**INSTRUCTIONS TO FOLLOW**
In the entries below, find every line with "thermos" and copy it.

[Opening AVAILABLE DATA section]

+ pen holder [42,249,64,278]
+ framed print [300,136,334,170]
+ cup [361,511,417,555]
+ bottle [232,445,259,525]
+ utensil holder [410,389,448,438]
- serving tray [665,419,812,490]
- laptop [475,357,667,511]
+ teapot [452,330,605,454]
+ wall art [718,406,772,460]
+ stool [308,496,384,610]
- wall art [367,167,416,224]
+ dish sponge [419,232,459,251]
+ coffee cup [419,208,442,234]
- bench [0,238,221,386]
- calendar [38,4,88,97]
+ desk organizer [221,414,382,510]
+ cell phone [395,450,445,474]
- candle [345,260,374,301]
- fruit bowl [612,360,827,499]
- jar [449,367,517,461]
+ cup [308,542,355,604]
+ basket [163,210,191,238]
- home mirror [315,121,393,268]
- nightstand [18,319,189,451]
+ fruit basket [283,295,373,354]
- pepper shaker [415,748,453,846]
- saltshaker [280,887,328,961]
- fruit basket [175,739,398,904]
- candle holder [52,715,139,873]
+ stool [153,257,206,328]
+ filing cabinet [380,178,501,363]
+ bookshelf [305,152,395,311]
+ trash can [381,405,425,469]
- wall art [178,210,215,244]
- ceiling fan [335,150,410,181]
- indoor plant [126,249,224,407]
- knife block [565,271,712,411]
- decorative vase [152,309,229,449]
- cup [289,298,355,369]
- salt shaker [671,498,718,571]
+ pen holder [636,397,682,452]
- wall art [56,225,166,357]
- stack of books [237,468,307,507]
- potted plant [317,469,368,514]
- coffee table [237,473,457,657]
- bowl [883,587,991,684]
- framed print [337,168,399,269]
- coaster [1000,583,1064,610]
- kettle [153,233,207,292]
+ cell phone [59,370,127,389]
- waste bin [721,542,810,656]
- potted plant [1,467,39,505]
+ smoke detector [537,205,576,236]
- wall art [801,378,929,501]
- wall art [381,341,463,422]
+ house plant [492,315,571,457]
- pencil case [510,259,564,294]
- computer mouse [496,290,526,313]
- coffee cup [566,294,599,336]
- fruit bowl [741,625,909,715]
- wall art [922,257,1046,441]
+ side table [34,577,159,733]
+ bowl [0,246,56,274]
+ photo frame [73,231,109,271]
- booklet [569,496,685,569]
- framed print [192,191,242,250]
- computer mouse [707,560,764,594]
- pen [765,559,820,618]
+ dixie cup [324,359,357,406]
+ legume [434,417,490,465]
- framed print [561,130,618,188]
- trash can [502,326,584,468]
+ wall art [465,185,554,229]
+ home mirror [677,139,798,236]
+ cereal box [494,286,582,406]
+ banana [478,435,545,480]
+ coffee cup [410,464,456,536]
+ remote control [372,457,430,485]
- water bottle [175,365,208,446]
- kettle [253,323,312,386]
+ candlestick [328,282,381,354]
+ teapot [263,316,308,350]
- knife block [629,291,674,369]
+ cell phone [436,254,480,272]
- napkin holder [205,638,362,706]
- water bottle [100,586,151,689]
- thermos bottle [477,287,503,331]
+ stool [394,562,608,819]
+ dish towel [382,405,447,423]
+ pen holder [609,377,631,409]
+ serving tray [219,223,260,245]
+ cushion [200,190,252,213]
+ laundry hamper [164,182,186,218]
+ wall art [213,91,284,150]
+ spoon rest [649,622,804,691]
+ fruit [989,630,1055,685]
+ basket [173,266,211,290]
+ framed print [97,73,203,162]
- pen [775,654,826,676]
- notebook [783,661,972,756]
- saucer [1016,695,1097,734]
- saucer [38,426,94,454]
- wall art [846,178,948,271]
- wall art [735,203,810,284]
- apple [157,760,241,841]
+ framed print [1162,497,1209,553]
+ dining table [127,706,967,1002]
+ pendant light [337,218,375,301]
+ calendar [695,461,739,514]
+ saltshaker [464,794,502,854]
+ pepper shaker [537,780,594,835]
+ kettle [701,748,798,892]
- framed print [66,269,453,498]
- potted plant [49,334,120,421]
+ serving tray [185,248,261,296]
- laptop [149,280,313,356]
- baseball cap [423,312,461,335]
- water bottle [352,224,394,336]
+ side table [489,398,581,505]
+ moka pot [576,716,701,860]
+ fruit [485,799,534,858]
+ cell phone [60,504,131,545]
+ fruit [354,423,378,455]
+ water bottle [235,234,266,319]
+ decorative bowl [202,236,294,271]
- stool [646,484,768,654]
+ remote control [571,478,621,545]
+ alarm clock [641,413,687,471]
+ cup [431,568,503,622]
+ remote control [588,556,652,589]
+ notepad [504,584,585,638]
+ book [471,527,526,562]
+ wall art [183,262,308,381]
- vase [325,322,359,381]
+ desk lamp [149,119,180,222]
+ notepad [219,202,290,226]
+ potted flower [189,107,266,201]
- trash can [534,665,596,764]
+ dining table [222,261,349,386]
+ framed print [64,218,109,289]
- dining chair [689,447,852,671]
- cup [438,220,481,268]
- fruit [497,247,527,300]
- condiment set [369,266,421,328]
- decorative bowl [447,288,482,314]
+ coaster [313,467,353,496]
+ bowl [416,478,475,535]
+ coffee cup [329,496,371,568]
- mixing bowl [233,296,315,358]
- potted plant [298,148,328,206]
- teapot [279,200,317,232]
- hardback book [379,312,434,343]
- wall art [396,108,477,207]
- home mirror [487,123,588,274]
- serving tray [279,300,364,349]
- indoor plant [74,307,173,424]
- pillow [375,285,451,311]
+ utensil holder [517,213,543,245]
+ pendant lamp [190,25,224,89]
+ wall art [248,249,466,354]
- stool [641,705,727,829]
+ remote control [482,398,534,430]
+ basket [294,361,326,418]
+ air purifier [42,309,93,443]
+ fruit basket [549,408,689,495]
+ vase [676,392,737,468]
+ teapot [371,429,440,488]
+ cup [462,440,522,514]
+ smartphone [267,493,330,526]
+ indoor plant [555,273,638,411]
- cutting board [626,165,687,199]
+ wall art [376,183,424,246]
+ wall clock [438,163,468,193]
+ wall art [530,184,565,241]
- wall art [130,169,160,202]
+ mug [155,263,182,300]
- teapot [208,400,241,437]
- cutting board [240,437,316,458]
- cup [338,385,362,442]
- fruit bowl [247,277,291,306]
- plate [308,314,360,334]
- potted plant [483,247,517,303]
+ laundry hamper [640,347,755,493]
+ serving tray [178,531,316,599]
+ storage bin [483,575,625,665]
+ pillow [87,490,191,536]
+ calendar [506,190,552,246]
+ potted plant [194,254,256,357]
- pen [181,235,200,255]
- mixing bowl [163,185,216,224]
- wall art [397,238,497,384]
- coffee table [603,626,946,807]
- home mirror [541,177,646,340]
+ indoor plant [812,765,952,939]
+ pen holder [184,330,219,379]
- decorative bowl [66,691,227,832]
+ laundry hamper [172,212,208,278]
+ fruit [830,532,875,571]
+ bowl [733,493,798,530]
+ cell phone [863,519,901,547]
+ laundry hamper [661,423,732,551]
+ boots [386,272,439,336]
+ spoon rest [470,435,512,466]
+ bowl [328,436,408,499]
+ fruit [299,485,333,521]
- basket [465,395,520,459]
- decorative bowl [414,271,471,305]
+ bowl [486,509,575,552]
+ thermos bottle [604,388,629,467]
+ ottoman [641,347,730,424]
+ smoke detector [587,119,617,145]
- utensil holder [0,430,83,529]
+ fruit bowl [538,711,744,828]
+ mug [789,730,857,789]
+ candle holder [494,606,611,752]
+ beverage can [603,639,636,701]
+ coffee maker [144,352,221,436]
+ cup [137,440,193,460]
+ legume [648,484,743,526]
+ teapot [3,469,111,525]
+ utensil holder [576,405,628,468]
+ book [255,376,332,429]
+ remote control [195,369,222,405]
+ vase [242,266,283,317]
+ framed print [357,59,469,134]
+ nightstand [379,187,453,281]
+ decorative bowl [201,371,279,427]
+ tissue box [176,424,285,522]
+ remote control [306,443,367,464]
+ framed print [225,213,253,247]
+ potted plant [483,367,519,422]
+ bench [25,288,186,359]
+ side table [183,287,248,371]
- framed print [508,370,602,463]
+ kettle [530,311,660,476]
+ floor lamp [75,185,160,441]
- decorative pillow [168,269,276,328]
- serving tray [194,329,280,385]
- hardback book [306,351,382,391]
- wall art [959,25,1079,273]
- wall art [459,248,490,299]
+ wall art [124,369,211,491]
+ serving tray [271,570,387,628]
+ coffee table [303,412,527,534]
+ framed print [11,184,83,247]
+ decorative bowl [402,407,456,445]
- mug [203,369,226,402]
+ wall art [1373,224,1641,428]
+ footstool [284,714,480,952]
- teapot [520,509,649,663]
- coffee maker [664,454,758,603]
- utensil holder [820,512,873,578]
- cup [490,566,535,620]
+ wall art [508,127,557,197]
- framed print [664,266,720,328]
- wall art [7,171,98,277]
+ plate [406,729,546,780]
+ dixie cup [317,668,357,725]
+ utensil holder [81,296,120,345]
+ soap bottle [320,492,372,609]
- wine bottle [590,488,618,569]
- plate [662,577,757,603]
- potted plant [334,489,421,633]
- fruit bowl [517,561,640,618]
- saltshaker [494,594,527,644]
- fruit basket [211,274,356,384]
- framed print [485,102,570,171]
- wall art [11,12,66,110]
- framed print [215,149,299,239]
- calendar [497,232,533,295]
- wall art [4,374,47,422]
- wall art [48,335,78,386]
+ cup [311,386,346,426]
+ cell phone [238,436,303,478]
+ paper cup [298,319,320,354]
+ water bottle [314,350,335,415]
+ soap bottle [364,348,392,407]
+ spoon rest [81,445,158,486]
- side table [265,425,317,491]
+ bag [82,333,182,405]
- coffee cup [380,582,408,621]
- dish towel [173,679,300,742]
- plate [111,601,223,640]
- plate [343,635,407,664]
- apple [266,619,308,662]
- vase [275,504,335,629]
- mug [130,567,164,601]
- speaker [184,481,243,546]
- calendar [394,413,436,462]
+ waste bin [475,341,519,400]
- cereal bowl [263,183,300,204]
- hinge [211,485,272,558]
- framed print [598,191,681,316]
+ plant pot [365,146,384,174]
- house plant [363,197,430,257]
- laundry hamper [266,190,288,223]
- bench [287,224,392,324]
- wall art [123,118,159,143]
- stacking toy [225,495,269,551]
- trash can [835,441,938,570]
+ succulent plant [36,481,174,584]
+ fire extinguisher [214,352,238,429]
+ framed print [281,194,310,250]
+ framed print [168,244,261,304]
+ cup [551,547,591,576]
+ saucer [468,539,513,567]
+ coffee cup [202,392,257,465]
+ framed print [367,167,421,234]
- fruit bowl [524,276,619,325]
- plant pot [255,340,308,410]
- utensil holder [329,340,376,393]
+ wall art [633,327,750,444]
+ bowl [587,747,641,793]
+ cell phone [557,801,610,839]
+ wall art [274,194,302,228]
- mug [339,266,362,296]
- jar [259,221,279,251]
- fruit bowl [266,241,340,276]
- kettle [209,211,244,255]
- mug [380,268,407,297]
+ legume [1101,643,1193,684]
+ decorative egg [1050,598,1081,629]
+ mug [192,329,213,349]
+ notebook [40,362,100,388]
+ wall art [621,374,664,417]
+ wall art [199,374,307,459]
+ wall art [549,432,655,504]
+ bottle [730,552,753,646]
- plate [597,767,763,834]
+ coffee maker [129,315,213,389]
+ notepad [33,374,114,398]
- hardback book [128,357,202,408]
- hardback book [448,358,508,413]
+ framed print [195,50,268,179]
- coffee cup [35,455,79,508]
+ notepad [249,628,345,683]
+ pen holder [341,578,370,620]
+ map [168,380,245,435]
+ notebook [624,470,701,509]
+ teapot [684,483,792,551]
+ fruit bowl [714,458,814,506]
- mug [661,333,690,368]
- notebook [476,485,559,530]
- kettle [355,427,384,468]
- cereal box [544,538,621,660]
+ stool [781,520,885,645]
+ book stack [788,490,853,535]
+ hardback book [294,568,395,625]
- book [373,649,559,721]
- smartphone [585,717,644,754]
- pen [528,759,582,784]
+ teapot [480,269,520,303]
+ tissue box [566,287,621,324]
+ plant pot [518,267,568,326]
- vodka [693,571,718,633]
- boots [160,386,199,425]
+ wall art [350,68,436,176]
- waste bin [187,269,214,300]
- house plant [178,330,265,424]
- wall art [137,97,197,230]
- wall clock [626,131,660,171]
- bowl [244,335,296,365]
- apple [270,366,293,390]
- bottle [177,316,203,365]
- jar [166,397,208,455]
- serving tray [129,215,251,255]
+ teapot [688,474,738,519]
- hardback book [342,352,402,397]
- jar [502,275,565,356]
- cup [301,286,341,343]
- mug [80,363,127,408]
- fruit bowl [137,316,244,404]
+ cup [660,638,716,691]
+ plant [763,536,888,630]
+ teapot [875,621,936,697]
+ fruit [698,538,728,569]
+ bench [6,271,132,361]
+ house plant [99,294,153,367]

[Closing AVAILABLE DATA section]

**ANSWER BOX**
- thermos bottle [477,287,503,331]
+ thermos bottle [604,388,629,467]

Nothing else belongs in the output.